▸ Task set:
1. Decide whether each statement agrees with the SaaS conversation, answering yes or no and quoting the deciding words: (a) the software vendor may host the application on its own web server; (b) the costs of using SaaS become a single expense at the time of purchase; (c) the long tail concept was coined by Chris Anderson.
2. Reproduce word for word the part of the SaaS conversation from "me: Nothing. I" to "As A Service.".

▸ Text under study:
□ □ □
This weekend i was engaged with a rather uninteresting conversation with my wife. My wife is computer savvy but still is catching up on new technologies. Below is a brief snippet. I am hopeful that this will give you some idea on SAAS.
Me: ok...
Wife: What? you said something?
me: Nothing. I was just talking aloud... its about SAAS.
Wife: SAAS??? (for the less informed.. SAAS means mother-in-law in hindi !!!). Are you watching those hindi serials lately?
me: Well, SAAS is a Acronym for Software As A Service.
Wife: You must be kidding. The other day you were talking about RUBY (Its another computer language, and a different story, however) and RIA(Rich Interactive Application). But SAAS?? Tell me more..
Me: Well as i said. SAAS is a new delivery model for software. Actually its NOT new at all... The concept is quite old. In older times, each industry have to generate its own electricity to operate. Later on as the scale of economies grew, electricity was provided by third parties and the industries just knew how to consume that electricity service. The technical know-how to how to produce electricity for mass consumption was taken care by these third parties.
Wife: Ok... its the same "PUSH" and "PULL" technologies on web everyone is talking about? We have Service Oriented Architecture since ages now!!!
ME: SAAS is achieved via SOA but it is a much bigger concept than the SOA itself. SAAS is a delivery model which provides many benefits over the traditional model. Its about catching the long tail.
Wife: The Long tail? ...
ME: Actually, there is a concept coined by Chris Anderson, who is the author of the book "the long tail". It talks about the fact that the future of the business is selling LESS of MORE. What is essentially means that if the distribution channel is large enough, products that have a low sales volume can collectively make up a market share which exceeds the relatively few bestsellers.
So the sales drive is from small number of BIG customers to massive number of small customers. So you see ... its about tapping the business opportunity created by this long tail of small customers.
To serve the above, the costs should be significantly less and thats where the new Software delivery model of SAAS comes into picture.
Here is the WIKI definition
http://en.wikipedia.org/wiki/Software_as_a_Service
Software as a service (
SaaS, typically pronounced 'sass') is a model of
software deployment where an application is hosted as a service provided to customers across the
Internet. By eliminating the need to install and run the application on the customer's own computer, SaaS alleviates the customer's burden of software maintenance, ongoing operation, and support. Conversely, customers relinquish control over software versions or changing requirements; moreover, costs to use the service become a continuous expense, rather than a single expense at time of purchase. Using SaaS also can
conceivably reduce the up-front expense of software purchases, through less costly,
on-demand pricing. From the software vendor's standpoint, SaaS has the attraction of providing stronger protection of its
intellectual property and establishing an ongoing revenue stream. The SaaS software vendor may host the application on its own web server, or this function may be handled by a third-party
application service provider (ASP). This way, end users may reduce their investment on server hardware too.
Key characteristics
The key characteristics of SaaS software, according to IDC, include:[3][dead link]
- network-based access to, and management of, commercially available software
- activities that are managed from central locations rather than at each customer's site, enabling customers to access applications remotely via the Web
- application delivery that typically is closer to a one-to-many model (single instance, multi-tenant architecture) than to a one-to-one model, including architecture, pricing, partnering, and management characteristics
- centralized feature updating, which obviates the need for downloadable patches and upgrades.
□ □ □
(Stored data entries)
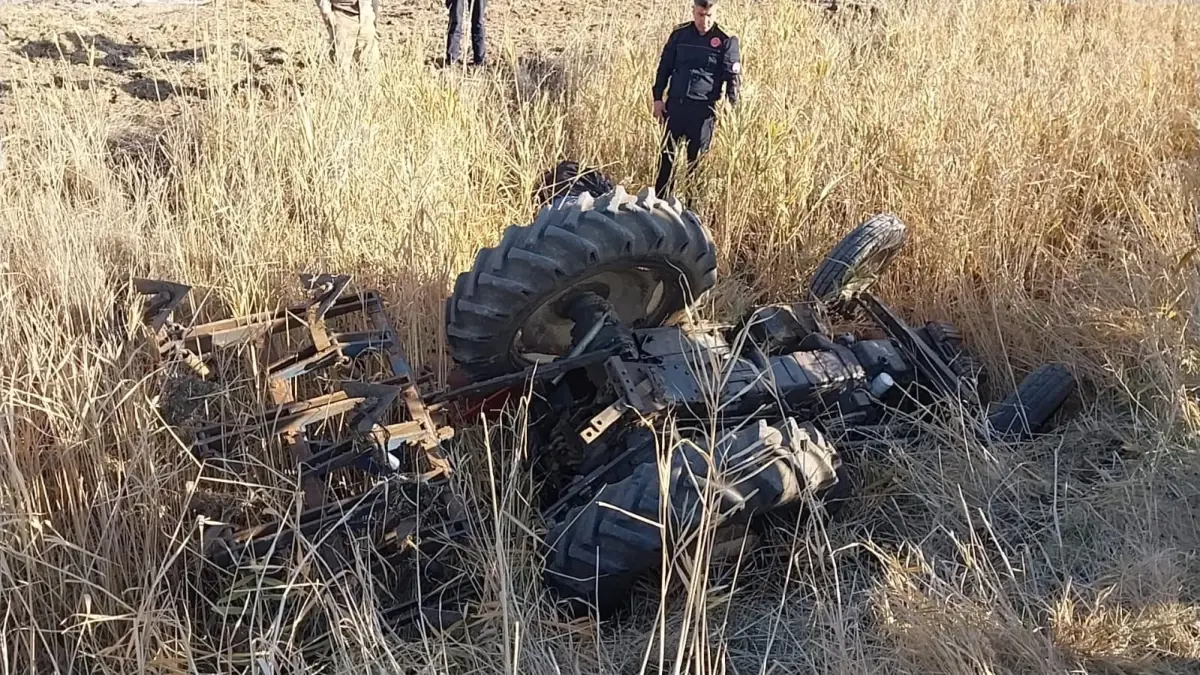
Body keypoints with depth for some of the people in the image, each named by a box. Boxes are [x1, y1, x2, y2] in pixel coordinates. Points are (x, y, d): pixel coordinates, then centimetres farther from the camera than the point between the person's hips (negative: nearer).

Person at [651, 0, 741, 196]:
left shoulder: (726, 41, -6)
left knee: (696, 159, 4)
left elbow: (733, 77, -5)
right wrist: (658, 97, 7)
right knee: (667, 154, 9)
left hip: (703, 109, -3)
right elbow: (665, 66, 11)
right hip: (674, 104, 3)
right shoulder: (680, 34, 4)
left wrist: (733, 106, -16)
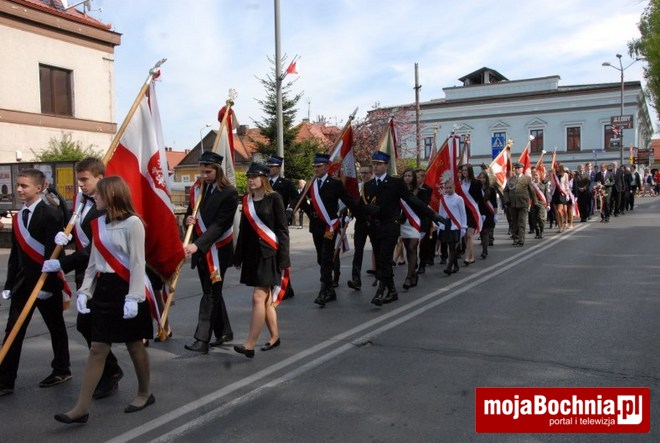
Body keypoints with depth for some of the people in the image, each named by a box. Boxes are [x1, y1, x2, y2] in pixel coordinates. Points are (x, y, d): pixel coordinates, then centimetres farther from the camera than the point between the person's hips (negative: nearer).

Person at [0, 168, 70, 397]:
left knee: (56, 328, 10)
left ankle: (62, 370, 26)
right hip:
□ □ □
▸ Per-task outputs:
1.
(a) Yes: "The SaaS software vendor may host the application on its own web server"
(b) No: "costs to use the service become a continuous expense, rather than a single expense at time of purchase"
(c) Yes: "there is a concept coined by Chris Anderson"

2.
me: Nothing. I was just talking aloud... its about SAAS.
Wife: SAAS??? (for the less informed.. SAAS means mother-in-law in hindi !!!). Are you watching those hindi serials lately?
me: Well, SAAS is a Acronym for Software As A Service.